In a statement to TVO Today, a spokesperson for the Minister of Education wrote that “the Core Education Funding model continues to provide the same level of funding for school libraries including for teacher librarians with no funding reductions to school libraries. Through this process, funding was realigned but not reduced in any way.”
The past two decades have also seen a steady loss of interest in reading from Ontario students. In 2018, just under 45 per cent of students in Grades 3 and 6 reported that they liked to read; more than a third of them said they are “not good readers most of the time.”
A report by the Ontario Human Rights Commission concluded these figures suggest that “current approaches to reading are failing to teach many students to read, and to promote reading confidence and a love of reading in many more.”
Burch-Jones, who also administers the Forest of Reading program for middle-school students — the largest school-based reading program in Canada — says school libraries are key to getting students to re-engage with reading.

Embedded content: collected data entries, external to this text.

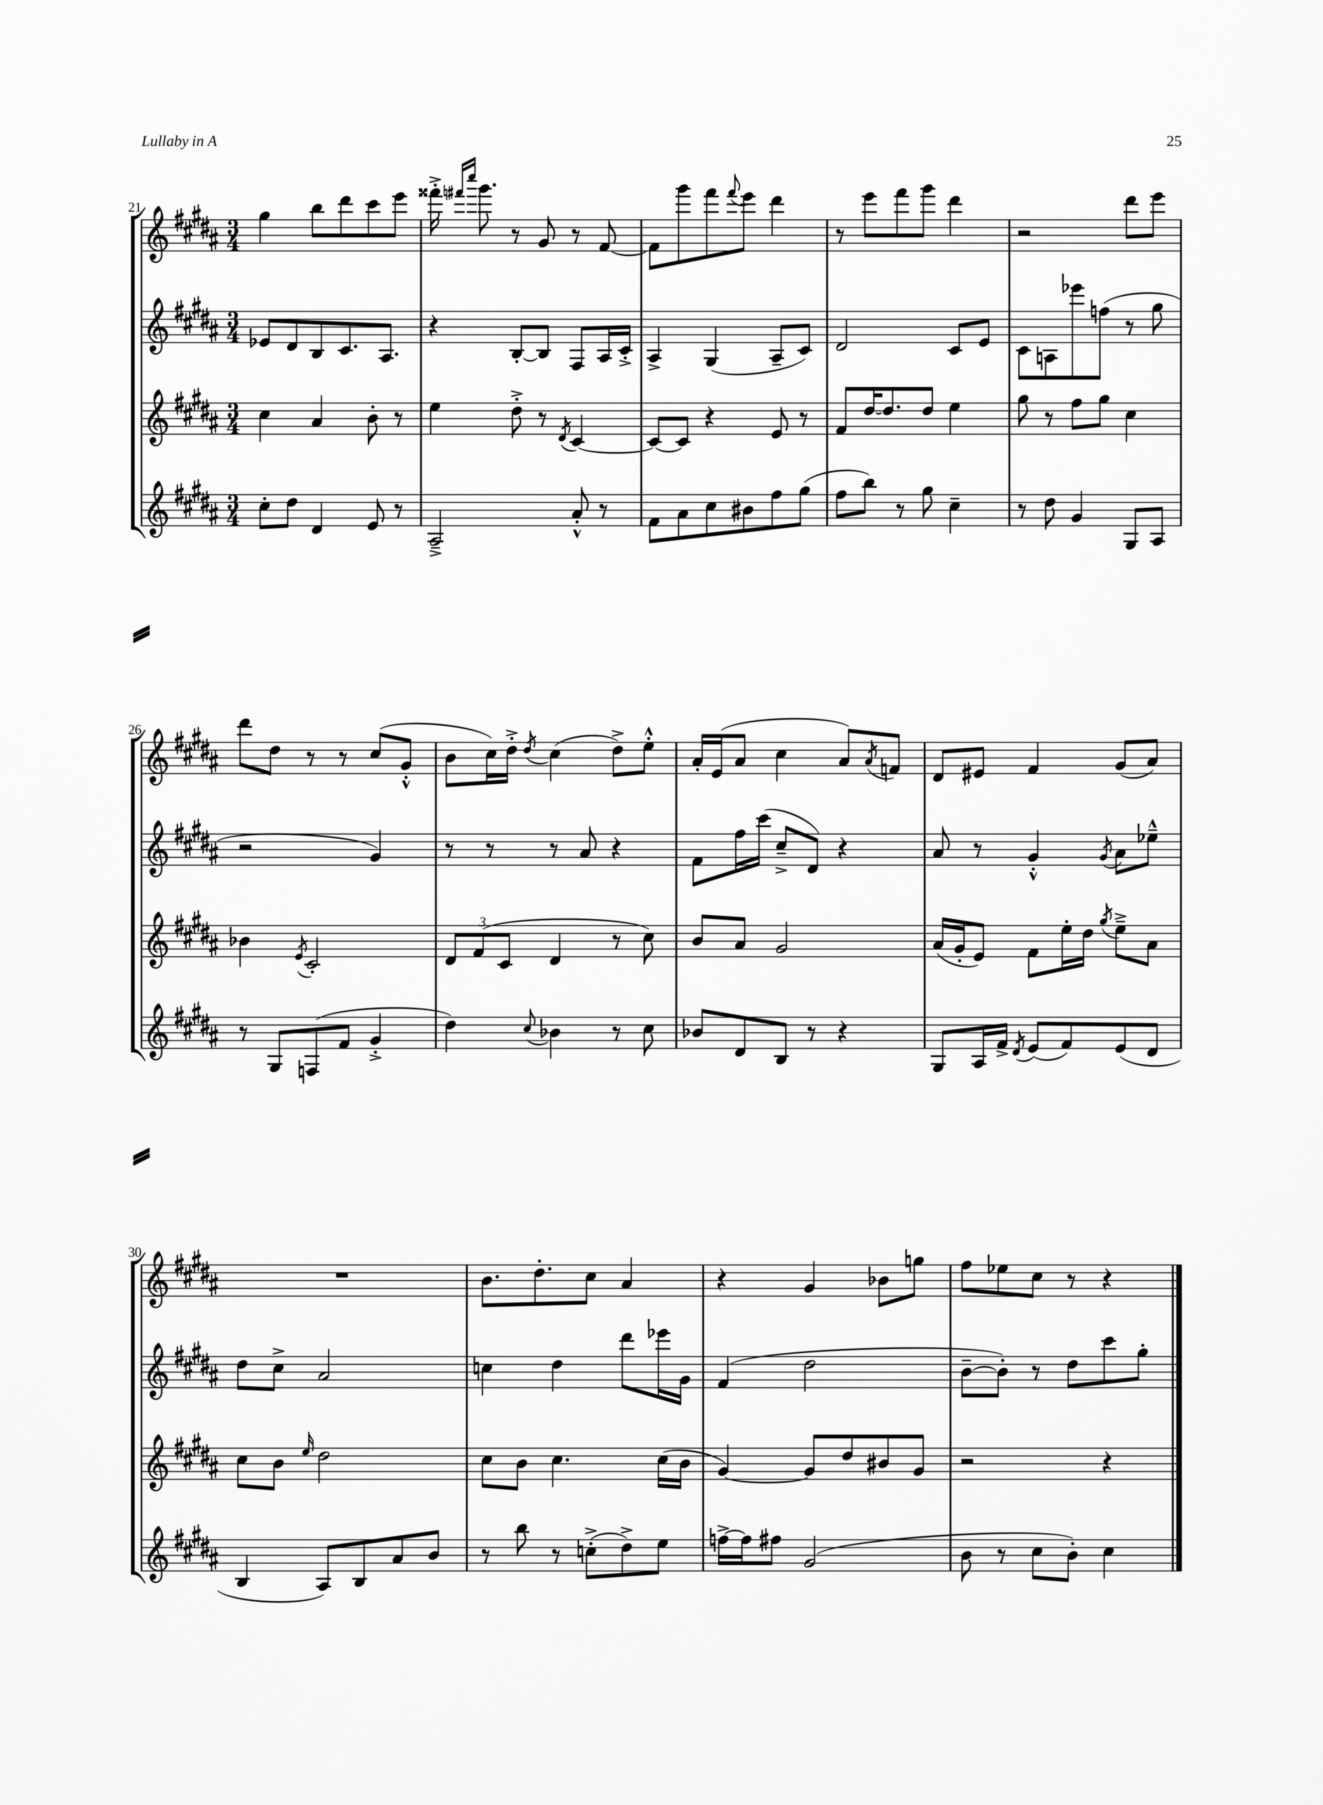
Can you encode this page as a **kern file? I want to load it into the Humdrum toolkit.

**kern	**kern	**kern	**kern
*staff4	*staff3	*staff2	*staff1
*clefG2	*clefG2	*clefG2	*clefG2
*k[f#c#g#d#a#]	*k[f#c#g#d#a#]	*k[f#c#g#d#a#]	*k[f#c#g#d#a#]
*M3/4	*M3/4	*M3/4	*M3/4
8cc#'	4cc#	8e-	4gg#
8dd#	.	8d#	.
4d#	4a#	8B	8bb
.	.	8.c#	8ddd#
8e	8b'	.	8ccc#
.	.	8.A#	.
8r	8r	.	8eee
=	=	=	=
2A#~^	4ee	4r	16fff##'^
.	.	.	16qqfff#
.	.	.	16qqcccc#
.	.	.	8.ggg#
.	8dd#'^	[8B'	8r
.	8r	8B]	8g#
.	8qd#	.	.
8a#'^^	[4c#	8F#	8r
8r	.	16A#	[8f#
.	.	16c#'^	.
=	=	=	=
8f#	8c#_	4A#^	8f#]
8a#	8c#]	.	8ggg#
8cc#	4r	(4G#	8fff#
.	.	.	8qqfff#
8b#	.	.	8eee
8ff#	8e	8A#~	4ddd#
(8gg#	8r	8c#)	.
=	=	=	=
8ff#	8f#	2d#	8r
8bb)	[16dd#	.	8eee
.	8.dd#]	.	.
8r	.	.	8fff#
8gg#	8dd#	.	8ggg#
4cc#~	4ee	8c#	4ddd#
.	.	8e	.
=	=	=	=
8r	8gg#	8c#	2r
8dd#	8r	8A	.
4g#	8ff#	8eee-	.
.	8gg#	(8ff	.
8G#	4cc#	8r	8ddd#
8A#	.	8gg#	8eee
=	=	=	=
8r	4b-	2r	8ddd#
8G#	.	.	8dd#
.	8qe	.	.
(8F	2c#'	.	8r
8f#	.	.	8r
4g#'^	.	4g#)	(8cc#
.	.	.	8g#'^^
=	=	=	=
4dd#)	12d#	8r	8b
.	(12f#	.	.
.	.	8r	16cc#)
.	12c#	.	.
.	.	.	16dd#'^
8qqcc#	.	.	8qdd#
4b-	4d#	8r	(4cc#
.	.	8a#	.
8r	8r	4r	8dd#^)
8cc#	8cc#)	.	8ee'^^
=	=	=	=
8b-	8b	8f#	16a#'
.	.	.	(16e
8d#	8a#	16ff#	8a#
.	.	(16ccc#	.
8B	2g#	8cc#~^	4cc#
8r	.	8d#)	.
4r	.	4r	8a#)
.	.	.	8qa#
.	.	.	8f
=	=	=	=
8G#	(16a#	8a#	8d#
.	16g#'	.	.
16A#	8e)	8r	8e#
16f#^	.	.	.
8qd#	.	.	.
(8e	8f#	4g#'^^	4f#
8f#)	16ee'	.	.
.	16dd#	.	.
.	8qgg#	8qg#	.
(8e	8ee~^	8a#	(8g#
8d#	8a#	8ee-~^^	8a#)
=	=	=	=
4B	8cc#	8dd#	2.r
.	8b	8cc#^	.
.	16qqee	.	.
8A#)	2dd#	2a#	.
8B	.	.	.
8a#	.	.	.
8b	.	.	.
=	=	=	=
8r	8cc#	4cc	8.b
8bb	8b	.	.
.	.	.	8.dd#'
8r	4.cc#	4dd#	.
(8cc'^	.	.	8cc#
8dd#^)	.	8ddd#	4a#
8ee	(16cc#	16eee-	.
.	16b	16g#	.
=	=	=	=
[16ff^	[4g#)	(4f#	4r
16ff]	.	.	.
8ff#	.	.	.
(2g#	8g#]	2dd#	4g#
.	8dd#	.	.
.	8b#	.	8b-
.	8g#	.	8gg
=	=	=	=
8b	2r	[8b~	8ff#
8r	.	8b'])	8ee-
8cc#	.	8r	8cc#
8b')	.	8dd#	8r
4cc#	4r	8ccc#	4r
.	.	8gg#'	.
==	==	==	==
*-	*-	*-	*-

“The reality is that the school library is the one place in the school where students have access to find what really interests them,” she says. “That’s where they have the ability to build the one critical skill that is the foundation for all other subjects. We talk all the time about kids needing to develop a love of reading, but the reality is that if they are not good at reading, then they’re going to struggle to be successful anywhere. And they’re not going to be interested in reading unless they have something they want to read.”
Boards doing “much more with much less”
“It’s a very real possibility that, in the near future, schools will not have a school library unless we make real changes and unless we become aware of the situation and the opportunities to make change right now,” says Michelle Arbuckle, executive director of the Ontario Library Association.

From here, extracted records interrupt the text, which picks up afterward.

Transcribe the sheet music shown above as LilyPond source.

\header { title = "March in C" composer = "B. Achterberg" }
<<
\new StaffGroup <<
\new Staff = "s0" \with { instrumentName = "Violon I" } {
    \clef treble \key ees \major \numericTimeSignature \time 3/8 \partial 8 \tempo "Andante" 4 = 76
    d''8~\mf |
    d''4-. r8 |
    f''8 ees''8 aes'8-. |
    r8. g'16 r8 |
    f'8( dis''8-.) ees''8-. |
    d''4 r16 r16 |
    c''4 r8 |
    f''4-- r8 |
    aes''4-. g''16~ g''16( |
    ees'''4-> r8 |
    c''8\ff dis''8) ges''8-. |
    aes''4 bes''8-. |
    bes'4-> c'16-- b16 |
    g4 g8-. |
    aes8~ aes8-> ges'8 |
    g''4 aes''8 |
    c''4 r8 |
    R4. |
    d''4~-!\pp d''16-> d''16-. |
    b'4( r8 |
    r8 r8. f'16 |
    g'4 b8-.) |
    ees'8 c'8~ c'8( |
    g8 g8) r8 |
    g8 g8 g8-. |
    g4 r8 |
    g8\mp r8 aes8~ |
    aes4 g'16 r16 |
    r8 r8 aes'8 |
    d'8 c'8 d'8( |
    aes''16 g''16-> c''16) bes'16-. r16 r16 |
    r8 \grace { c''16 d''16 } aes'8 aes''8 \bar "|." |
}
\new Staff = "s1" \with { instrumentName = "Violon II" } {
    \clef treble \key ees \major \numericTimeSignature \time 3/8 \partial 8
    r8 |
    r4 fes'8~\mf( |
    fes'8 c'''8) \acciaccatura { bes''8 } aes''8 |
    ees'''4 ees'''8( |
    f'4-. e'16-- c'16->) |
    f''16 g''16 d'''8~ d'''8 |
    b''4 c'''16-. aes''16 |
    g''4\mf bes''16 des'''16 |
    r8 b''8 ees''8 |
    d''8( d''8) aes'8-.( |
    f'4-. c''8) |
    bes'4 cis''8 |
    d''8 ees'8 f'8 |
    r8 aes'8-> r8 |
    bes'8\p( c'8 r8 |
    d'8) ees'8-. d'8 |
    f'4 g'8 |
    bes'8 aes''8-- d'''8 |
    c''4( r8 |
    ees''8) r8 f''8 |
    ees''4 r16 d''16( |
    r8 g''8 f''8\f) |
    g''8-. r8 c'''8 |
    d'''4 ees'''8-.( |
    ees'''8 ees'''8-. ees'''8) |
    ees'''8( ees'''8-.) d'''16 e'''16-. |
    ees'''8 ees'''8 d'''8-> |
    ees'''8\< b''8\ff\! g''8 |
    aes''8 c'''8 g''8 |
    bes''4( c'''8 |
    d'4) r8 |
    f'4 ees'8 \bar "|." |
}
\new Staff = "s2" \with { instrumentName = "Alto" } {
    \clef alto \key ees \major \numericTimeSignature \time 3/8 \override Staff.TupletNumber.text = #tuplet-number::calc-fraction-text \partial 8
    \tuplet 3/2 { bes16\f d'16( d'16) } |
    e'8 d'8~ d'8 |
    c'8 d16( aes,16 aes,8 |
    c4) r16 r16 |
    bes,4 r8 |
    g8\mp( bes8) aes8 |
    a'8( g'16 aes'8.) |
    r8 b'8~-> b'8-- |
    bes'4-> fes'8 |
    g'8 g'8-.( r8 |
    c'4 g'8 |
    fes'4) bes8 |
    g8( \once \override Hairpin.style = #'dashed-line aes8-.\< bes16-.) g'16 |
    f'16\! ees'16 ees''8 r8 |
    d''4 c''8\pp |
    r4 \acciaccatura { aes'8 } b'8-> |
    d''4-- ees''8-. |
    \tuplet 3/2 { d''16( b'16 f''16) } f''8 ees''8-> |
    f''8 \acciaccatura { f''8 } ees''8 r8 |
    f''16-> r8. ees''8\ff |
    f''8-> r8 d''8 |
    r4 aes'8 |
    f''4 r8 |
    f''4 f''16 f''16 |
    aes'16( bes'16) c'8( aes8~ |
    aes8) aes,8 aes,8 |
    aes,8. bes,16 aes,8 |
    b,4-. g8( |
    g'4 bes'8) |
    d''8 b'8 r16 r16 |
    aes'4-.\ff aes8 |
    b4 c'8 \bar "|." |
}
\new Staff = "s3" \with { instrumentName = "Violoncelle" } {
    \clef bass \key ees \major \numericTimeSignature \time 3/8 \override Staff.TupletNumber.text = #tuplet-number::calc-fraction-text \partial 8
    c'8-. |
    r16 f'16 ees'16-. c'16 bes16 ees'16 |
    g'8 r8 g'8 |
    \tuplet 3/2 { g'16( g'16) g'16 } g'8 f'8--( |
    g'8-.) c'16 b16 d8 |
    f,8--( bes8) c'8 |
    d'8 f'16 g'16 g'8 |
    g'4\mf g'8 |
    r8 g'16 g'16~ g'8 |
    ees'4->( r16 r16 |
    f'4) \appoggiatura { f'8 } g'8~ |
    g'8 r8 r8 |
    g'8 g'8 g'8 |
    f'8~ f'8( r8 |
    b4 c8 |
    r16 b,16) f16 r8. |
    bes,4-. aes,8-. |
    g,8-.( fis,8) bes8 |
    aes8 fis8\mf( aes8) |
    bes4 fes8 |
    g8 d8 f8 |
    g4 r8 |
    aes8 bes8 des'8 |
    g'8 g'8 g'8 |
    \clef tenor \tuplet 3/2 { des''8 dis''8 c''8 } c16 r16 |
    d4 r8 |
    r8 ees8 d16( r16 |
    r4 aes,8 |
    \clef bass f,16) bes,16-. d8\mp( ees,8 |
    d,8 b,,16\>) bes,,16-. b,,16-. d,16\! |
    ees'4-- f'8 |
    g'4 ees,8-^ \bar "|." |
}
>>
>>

In the short-term, Arbuckle and the OLA are asking for the province to do the following to protect school libraries:
“First, we’d like the minister of education to identify school libraries and library staff as an investment that school boards are expected to make,” she says. “Second, to fully protect that allocation so that every board is expected to invest all of that money as per that allocation. And third, to restore accountability measures.” Until then, teacher-librarians such as Johanna Gibson-Lawler will continue to be reassigned or laid off, and Ontario students will continue to bear the brunt of the downstream effects of losing their school library.
It is an impact that, she says, will be especially pronounced as students increasingly turn to the internet.
“In this age of misinformation, the teacher-librarian is the one that is going to teach kids that not everything they read on the internet is real, how to validate sources, how to differentiate between truthful and fake news, how to be good digital citizens,” she says. “This makes the role of the teacher-librarian especially critical.”
She also cautions against placing the blame for this loss of access entirely on school boards.
“It’s not the boards — they’re really trying to do much more with much less,” she says. “As much as this government is touting that they’ve increased the funding, it’s not keeping up with inflation. We need dedicated funding to help drive where education is going in a consistent manner.”
She recalls one conversation with a superintendent from another school board about this situation.
“She said, very clearly, the minister has set us all up to fail. That’s really what it comes down to,” Gibson-Lawler says. “So I don’t blame our board or any boards. It’s the ministry that has completely let Ontarians down with how this funding is shaking out.
Kunal Chaudhary is a journalist and editor based in Toronto.